Excerpted records »

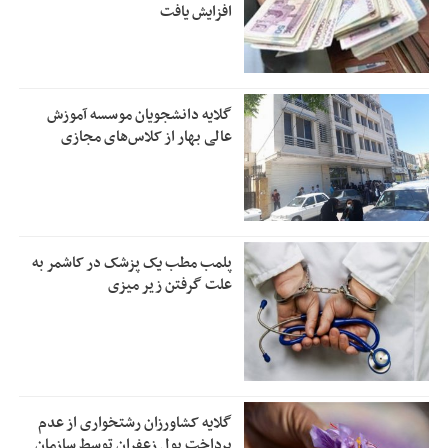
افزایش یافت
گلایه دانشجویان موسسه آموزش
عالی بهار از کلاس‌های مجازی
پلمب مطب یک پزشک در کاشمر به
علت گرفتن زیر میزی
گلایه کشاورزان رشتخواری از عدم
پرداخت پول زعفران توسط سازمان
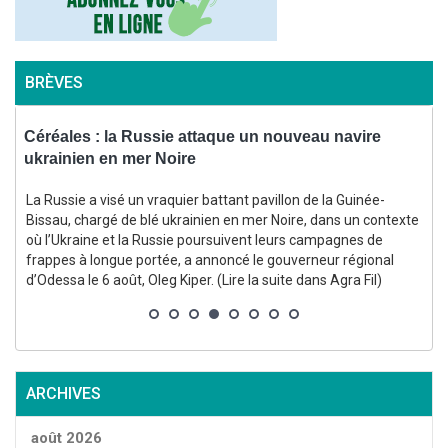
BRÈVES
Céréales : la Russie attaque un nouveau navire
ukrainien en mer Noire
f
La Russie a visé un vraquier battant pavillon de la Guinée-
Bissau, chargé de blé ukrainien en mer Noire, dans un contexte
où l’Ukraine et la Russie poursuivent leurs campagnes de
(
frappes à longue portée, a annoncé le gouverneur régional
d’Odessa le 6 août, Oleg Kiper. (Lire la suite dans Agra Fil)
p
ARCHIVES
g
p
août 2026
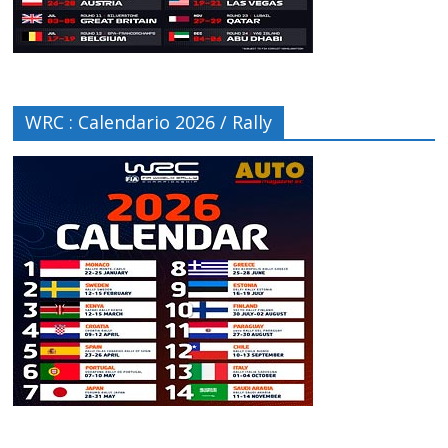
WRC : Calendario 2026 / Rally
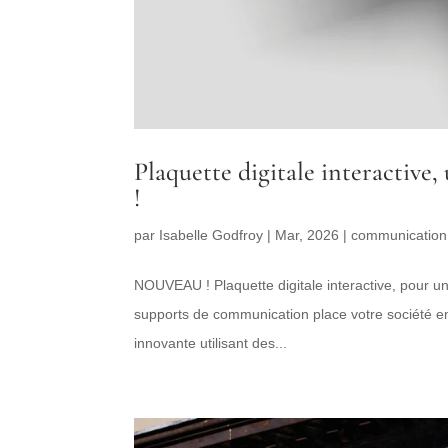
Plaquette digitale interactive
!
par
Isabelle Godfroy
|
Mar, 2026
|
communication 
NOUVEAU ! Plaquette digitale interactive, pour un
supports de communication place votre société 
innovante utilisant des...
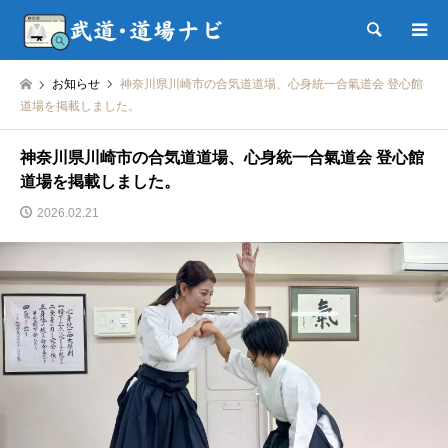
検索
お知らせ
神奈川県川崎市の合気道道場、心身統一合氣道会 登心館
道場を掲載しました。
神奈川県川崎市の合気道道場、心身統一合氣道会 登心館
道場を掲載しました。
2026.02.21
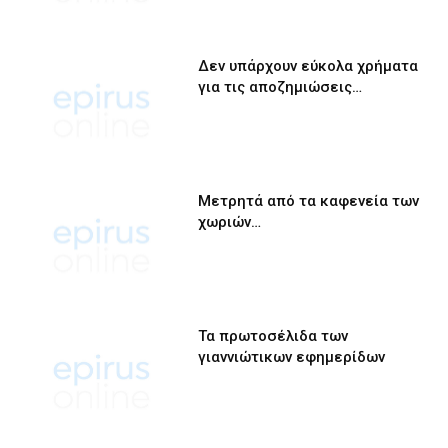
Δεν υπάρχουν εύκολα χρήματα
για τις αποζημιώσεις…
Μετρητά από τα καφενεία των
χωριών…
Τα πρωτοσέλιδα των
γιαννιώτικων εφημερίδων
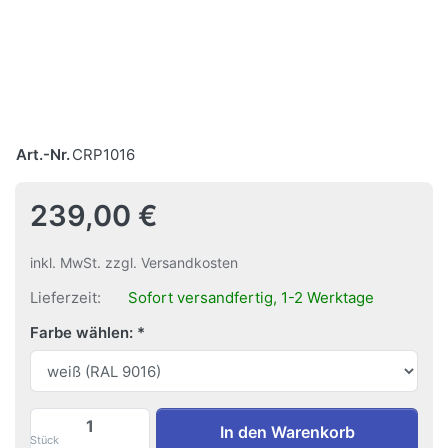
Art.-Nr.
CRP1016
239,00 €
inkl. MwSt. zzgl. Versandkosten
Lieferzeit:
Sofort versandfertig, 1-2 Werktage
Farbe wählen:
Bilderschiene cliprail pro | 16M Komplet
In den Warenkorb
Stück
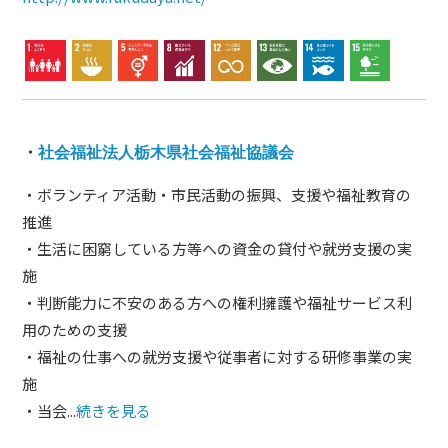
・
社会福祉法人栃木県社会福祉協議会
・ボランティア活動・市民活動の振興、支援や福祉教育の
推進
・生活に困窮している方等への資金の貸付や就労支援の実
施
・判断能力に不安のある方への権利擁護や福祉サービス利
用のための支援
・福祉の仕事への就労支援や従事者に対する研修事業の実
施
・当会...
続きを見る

What is required » Across the listing above, report every line where "août" occurs.

Solution to the exercise »
d’Odessa le 6 août, Oleg Kiper. (Lire la suite dans Agra Fil)
août 2026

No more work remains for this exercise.